L'élève et le maître s'étaient complétés à merveille. Même sourd, rien qu'en observant les mouvements de sa bouche et en posant sa main sur son ventre, le professeur chenu pouvait reconnaître la qualité des sons qu'émettait la jeune fille. Les vibrations de sa voix résonnaient dans tous ses os.

– Je suis sourd? Et alors! Beethoven l'était aussi et ça ne l'a pas empêché de faire du bon boulot, proférait-il souvent.

Il avait appris à Julie que le chant disposait d'un pouvoir qui allait bien au-delà de la simple création d'une beauté auditive. Il lui avait appris à moduler ses émotions pour venir à bout du stress, à oublier ses peurs par la seule aide de sa voix. Il lui avait appris à écouter les chants des oiseaux pour qu'eux aussi participent à sa formation.

Quand Julie chantait, une colonne d'énergie jaillissait tel un arbre depuis son ventre, et c'était pour elle une sensation parfois proche de l'extase.

Le professeur ne se résignait pas à être sourd. Il se tenait informé des nouvelles méthodes de guérison. Un jour, un jeune chirurgien particulièrement adroit réussit à lui implanter sous le crâne une prothèse électronique qui vint totalement à bout de son handicap.

Dès lors, le vieux professeur de chant perçut les bruits du monde tels qu'ils étaient. Les vrais sons. Les vraies musiques. Yankélévitch entendit les voix des gens et le hit-parade à la radio. Il entendit les avertisseurs des voitures et les aboiements des chiens, le ruissellement de la pluie et le murmure des ruisseaux, le claquement des pas et le grincement des portes.

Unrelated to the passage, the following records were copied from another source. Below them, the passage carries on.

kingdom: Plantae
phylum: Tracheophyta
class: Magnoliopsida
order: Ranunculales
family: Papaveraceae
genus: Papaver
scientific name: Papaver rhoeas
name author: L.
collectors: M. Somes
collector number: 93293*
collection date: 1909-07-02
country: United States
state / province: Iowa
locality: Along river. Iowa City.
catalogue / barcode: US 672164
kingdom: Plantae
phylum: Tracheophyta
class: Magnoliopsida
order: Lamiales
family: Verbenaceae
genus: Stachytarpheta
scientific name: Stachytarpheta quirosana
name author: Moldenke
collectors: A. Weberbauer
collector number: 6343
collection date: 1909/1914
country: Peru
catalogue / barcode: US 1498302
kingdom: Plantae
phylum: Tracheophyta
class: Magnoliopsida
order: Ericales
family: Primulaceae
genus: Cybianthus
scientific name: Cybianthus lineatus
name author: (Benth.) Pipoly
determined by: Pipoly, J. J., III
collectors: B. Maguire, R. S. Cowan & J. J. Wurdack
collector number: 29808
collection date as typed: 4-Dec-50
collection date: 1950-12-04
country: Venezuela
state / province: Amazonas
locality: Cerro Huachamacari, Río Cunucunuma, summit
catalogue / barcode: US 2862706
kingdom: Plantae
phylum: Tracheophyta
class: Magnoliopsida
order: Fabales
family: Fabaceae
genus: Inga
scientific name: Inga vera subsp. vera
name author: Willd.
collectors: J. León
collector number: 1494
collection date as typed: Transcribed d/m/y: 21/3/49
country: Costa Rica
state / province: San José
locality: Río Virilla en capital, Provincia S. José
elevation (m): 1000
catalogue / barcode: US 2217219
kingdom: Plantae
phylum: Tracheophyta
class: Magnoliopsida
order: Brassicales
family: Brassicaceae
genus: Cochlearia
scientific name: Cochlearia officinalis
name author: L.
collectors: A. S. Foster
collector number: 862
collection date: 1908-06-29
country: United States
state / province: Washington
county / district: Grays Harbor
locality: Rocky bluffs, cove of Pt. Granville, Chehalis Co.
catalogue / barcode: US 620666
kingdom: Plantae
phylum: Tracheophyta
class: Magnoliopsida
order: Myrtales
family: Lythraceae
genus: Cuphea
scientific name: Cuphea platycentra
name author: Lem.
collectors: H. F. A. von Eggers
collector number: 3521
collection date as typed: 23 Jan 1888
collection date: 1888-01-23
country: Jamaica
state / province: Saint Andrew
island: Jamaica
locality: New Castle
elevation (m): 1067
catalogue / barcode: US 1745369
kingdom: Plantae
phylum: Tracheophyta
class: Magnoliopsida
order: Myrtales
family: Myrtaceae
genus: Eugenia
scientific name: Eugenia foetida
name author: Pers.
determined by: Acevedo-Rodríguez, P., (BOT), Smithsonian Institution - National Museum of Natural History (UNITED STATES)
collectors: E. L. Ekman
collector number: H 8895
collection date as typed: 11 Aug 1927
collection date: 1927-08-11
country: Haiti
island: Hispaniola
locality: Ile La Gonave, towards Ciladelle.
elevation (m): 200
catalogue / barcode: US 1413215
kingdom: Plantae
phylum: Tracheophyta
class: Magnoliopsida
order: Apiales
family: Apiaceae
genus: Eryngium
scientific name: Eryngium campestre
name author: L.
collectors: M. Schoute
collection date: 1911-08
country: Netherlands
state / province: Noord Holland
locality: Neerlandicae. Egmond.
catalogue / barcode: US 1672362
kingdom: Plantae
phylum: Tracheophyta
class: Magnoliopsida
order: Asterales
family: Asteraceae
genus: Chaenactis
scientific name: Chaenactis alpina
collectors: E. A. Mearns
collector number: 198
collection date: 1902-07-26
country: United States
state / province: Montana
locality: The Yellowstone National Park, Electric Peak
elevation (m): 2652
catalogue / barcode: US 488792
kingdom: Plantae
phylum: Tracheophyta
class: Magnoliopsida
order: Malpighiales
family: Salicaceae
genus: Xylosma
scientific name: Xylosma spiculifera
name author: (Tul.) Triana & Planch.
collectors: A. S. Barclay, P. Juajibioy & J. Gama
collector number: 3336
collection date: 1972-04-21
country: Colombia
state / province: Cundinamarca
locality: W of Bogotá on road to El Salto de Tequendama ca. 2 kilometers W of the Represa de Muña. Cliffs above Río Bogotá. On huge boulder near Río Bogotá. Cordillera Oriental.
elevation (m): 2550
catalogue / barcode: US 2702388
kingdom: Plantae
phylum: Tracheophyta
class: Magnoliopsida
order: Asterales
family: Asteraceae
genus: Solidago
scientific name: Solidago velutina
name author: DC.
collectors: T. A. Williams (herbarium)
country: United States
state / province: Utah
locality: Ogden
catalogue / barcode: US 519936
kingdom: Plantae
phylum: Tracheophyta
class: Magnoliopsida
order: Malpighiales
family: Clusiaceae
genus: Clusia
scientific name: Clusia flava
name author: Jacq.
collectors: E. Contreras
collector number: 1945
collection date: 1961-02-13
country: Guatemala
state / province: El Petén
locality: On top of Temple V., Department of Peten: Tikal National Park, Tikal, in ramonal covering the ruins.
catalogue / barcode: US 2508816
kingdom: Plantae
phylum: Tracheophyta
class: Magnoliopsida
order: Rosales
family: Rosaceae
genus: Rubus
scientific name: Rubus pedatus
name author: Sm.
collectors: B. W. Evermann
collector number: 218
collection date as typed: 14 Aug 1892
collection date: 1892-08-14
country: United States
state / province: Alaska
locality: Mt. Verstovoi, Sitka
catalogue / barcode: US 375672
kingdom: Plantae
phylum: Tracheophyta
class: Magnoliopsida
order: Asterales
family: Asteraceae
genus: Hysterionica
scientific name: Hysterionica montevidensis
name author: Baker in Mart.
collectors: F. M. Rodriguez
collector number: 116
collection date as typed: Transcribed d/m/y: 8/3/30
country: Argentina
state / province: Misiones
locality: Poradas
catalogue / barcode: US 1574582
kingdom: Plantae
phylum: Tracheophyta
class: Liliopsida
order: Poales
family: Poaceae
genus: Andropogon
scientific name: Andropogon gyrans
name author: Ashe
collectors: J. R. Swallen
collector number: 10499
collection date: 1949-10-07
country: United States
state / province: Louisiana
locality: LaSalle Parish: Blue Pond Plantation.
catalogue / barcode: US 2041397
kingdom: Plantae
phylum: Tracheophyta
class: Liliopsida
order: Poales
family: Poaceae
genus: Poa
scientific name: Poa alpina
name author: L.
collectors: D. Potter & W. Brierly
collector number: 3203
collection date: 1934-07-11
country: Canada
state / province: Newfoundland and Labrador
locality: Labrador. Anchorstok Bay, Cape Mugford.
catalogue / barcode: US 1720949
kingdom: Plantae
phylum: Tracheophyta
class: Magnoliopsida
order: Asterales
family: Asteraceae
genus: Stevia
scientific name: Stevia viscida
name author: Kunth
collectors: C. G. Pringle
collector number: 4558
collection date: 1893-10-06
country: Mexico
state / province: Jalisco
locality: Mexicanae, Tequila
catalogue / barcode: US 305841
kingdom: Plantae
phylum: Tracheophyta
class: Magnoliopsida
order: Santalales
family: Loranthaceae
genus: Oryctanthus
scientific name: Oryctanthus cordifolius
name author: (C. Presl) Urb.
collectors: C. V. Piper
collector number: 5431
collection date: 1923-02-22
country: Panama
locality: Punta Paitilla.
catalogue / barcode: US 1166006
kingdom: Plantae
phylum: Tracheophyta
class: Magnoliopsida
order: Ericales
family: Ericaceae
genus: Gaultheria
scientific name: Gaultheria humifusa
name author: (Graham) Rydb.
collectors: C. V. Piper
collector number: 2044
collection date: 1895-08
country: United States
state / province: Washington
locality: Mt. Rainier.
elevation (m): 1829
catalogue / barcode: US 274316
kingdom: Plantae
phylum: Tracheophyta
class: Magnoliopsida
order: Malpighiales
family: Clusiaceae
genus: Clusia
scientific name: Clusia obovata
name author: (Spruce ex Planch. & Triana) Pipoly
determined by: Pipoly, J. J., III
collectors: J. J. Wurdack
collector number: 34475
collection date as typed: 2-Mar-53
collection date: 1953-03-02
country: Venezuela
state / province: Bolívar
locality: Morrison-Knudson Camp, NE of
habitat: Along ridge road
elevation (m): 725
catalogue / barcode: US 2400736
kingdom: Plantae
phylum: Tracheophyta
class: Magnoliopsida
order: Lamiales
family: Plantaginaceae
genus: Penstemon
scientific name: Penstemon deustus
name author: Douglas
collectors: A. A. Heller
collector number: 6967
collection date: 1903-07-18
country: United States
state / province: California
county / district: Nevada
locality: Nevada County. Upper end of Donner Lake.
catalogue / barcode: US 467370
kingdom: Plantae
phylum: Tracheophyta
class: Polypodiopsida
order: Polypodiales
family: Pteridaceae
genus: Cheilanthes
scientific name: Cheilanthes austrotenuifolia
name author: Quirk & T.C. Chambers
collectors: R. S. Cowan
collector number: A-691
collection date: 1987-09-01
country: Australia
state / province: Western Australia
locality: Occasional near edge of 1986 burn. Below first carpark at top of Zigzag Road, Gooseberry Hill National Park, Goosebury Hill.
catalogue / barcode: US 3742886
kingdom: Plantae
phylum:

Il entendit les éternuements et les rires, les soupirs et les sanglots. Il entendit partout en ville des téléviseurs perpétuellement allumés.

Le jour de sa guérison, qui aurait dû être un jour de bonheur, en fut un de désespoir. Le vieux professeur de chant constata que les vrais sons ne ressemblaient en rien à ceux qu'il avait imaginés. Tout n'était que tintamarre et cacophonie, tout était violent, criard, inaudible. Le monde n'était pas rempli de musiques mais de bruits discordants. Le vieil homme n'avait pu supporter si forte déception. Il s'était inventé un suicide conforme à ses idéaux. Il avait grimpé jusque sous la cloche de la cathédrale Notre-Dame de Paris. Sous le battant, il avait placé sa tête. À midi pile, il était mort, emporté par l'énergie terrible des douze vibrations monumentales et musicalement parfaites.